Der Blogger Anton Ljadov sass mehrere Tage in einem weissrussischen Gefängnis. Nach seiner Freilassung hat der dem Fernsehsender «Doschd» ein Interview gegeben – und grausame Szene geschildert. «Irgendwann brachten sie einen jungen Mann in eine Nebenzelle. Mein Gott, wie haben sie den verprügelt!» Immer wieder von Neuem. Sie schlugen ihn gegen die Wand, sie zwangen ihn zu rufen: ‹Ich liebe die Polizei›. Irgendwann war er still. Ich glaube, sie haben ihm einen Hoden zertrümmert.»
Was Blogger Ljadov schildert, ist kein Einzelfall. Es gibt unzählige Berichte von extremer Polizeigewalt in Weissrussland. Valentin Stefanowitsch von der angesehenen weissrussischen Menschenrechtsorganisation «Vesna» sammelt die Fälle, wie er im Interview erklärt: «Die Leute melden sich bei uns, manche anonym, andere mit vollem Namen. Wir haben schon mehr als 300 Fälle dokumentiert, einige mit Foto- und Videoaufnahmen.»
Zynisches Kalkül
Auch im Internet veröffentlichen Folteropfer Bilder ihrer Körper: grün und blau geschlagene Rücken, Hintern, Einschnitte von Fesseln an den Handgelenken. Menschenrechtler Stefanowitsch sagt: «Wir haben es mit systematischer Folter zu tun. Wir sehen in allen Städten des Landes das gleiche Bild: Menschen wurden zielgerichtet misshandelt.»

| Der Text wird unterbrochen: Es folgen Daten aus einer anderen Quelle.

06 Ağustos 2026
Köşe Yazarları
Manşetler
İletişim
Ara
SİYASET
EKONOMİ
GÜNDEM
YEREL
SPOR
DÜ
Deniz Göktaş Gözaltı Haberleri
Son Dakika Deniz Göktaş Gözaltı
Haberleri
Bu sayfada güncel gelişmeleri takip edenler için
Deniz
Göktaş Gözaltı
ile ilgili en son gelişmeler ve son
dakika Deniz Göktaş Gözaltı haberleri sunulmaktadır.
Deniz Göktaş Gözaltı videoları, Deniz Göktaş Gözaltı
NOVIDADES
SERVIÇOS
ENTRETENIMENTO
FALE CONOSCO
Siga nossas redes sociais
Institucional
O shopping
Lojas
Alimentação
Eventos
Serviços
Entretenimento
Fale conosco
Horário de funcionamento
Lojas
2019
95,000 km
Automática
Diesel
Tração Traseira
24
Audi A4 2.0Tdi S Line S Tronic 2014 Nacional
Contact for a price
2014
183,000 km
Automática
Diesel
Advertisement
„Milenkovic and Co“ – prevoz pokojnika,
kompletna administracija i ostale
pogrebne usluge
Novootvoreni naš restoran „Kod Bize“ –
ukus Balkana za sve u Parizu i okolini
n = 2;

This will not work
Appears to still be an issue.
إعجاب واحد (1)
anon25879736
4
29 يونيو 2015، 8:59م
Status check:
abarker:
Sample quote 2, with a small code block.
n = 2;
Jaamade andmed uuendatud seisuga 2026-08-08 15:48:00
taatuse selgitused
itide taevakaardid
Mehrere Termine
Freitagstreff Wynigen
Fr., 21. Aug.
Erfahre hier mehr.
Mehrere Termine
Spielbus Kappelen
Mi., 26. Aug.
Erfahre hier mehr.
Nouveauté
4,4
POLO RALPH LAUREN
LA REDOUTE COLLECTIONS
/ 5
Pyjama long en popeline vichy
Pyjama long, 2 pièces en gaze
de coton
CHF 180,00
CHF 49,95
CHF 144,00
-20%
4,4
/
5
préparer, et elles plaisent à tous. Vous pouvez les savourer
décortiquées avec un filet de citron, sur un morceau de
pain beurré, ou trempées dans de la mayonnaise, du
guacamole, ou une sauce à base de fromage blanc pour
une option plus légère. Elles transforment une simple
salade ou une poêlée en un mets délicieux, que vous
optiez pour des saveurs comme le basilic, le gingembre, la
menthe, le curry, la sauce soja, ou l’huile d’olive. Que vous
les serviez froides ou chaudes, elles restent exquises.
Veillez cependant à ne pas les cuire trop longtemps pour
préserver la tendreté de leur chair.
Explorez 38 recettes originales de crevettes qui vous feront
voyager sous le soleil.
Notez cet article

Er glaube nicht, sagt Stefanowitsch, dass dieses brutale Vorgehen Zufall war. «Das war nicht die Initiative der jeweiligen Polizisten. Da gab es einen Befehl von oben, so zu handeln.» Die Gewalt gegen Gefangene war offenkundig Strategie: Die Staatsführung um Präsident Lukaschenko wollte jeden Protest gegen die Wahlfälschung mit Brutalität unterdrücken.

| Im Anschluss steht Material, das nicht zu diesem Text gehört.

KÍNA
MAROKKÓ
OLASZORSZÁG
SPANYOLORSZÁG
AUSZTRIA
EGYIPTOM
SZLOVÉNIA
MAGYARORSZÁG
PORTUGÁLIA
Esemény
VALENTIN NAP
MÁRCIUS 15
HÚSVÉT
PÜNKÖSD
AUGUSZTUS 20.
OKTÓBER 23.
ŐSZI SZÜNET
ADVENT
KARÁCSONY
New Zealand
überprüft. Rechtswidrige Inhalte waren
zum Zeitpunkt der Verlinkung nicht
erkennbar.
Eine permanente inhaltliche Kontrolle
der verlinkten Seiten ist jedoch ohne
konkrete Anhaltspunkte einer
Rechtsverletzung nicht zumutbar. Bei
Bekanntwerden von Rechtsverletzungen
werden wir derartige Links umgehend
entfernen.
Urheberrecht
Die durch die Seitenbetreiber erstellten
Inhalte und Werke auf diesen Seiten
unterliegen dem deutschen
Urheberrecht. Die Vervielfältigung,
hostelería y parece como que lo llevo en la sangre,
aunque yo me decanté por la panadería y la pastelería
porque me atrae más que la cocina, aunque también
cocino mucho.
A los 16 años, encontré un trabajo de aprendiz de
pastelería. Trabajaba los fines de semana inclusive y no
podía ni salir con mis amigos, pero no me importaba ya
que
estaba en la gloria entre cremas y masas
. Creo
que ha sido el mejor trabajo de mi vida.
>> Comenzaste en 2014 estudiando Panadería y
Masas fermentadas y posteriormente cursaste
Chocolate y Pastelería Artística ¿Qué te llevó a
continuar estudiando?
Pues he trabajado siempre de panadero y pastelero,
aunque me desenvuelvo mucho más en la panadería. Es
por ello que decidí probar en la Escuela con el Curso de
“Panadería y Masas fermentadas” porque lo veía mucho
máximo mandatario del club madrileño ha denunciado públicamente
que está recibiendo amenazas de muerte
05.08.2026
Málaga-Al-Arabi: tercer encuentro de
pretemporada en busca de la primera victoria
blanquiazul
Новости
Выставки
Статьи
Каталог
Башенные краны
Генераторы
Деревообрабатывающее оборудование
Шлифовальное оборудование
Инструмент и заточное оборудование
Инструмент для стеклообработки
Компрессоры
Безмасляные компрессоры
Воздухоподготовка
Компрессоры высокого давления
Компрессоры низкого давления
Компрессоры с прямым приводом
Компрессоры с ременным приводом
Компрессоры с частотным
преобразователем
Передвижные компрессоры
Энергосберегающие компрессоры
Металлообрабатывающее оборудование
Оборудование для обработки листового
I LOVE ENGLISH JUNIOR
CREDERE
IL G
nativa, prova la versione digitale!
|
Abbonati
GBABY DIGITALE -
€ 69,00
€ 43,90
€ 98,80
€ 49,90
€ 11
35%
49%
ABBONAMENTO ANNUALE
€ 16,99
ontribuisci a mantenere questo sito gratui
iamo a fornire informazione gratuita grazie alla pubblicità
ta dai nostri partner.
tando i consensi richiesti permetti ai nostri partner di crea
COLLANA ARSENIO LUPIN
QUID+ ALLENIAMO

Kaum mehr Massenfestnahmen
In den ersten Tagen nach der Wahl sind 7000 Personen festgenommen worden. Die meisten sind inzwischen wieder frei. «Nach offiziellen Angaben sind zurzeit noch 124 Personen in Haft. Dazu kommen 26 Personen, die schon vor der Wahl im Gefängnis waren – und die wir als politische Gefangene einstufen», sagt Stefanowitsch.
Die Menschen in Weissrussland demonstrieren dennoch weiter. Viele haben sich von der Repression nicht einschüchtern lassen. Die Sicherheitskräfte halten sich im Moment vergleichsweise zurück – in den letzten Tagen kam es nicht mehr zu Massenfestnahmen.
Lukaschenkos «subtilere» Strategie
Der Präsident setzt jetzt auf andere Rezepte: Aktivisten werden gezielt verfolgt – etwa zu Befragungen vorgeladen. Staatliche Medien verunglimpfen die Opposition, streikende Arbeiter werden mit Entlassung bedroht – und gleichzeitig orchestrieren die Behörden Pro-Lukaschenko-Kundgebungen.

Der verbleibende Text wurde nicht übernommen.